Die Gegenwart ist jetzt

Sind wir also dazu verurteilt, das Gefühl zu haben, dass die Jugend unserer Kinder dahinschwindet?

Es wird sich wahrscheinlich immer so anfühlen, wenn wir uns an die Vergangenheit erinnern. Die wichtigere Lektion betrifft jedoch nicht die Vergangenheit, sondern die Gegenwart. Jetzt, wo ich frei auf ihre Jugend zugehe, ist es wichtig zu verstehen, dass mir die Zeit nicht wirklich wegpfeift. Jeder Moment dauert so wie damals, als sie ein Baby war. Jeder Moment birgt jetzt genauso viel Freude und genauso viel Schmerz wie morgen.

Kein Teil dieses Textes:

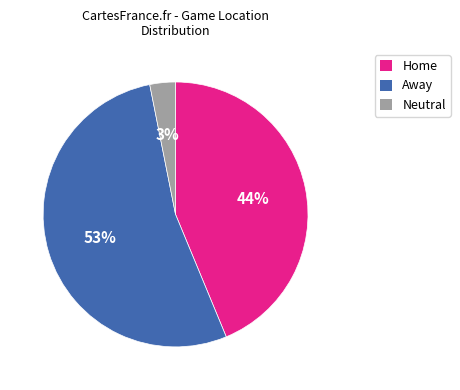

How many slices are in this pie chart?

3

Und so ist diese Einsicht ein Aufruf, die erinnerte Vergangenheit und die besorgte Zukunft hinter sich zu lassen und die Aufmerksamkeit unablässig wieder auf die Gegenwart zu richten. Eines Tages werde ich mit schwindligem Kopf zurückblicken und mich an den heutigen Tag erinnern wie an die langen, faulen Sommertage. Aber im Moment ist ein Moment nur ein Moment. Im Moment liebt sie es immer noch, neben mir zu liegen und mir vorlesen zu hören. Im Moment bin ich der Große und Starke, der sie auf einen Arm nehmen kann, wenn sie es braucht.

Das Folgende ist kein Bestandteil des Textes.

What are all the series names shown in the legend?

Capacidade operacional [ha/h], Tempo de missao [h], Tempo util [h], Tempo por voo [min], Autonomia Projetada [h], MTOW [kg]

Das GesprächIm Moment bin ich nicht „mein Vater“, ich bin Papa. Was will ein Vater mehr?

Über den Autor

Keith Payne, Professor für Psychologie und Neurowissenschaften, Universität von North Carolina - Chapel Hill

Dieser Artikel wurde ursprünglich veröffentlicht am Das Gespräch.. Lies das Original Artikel.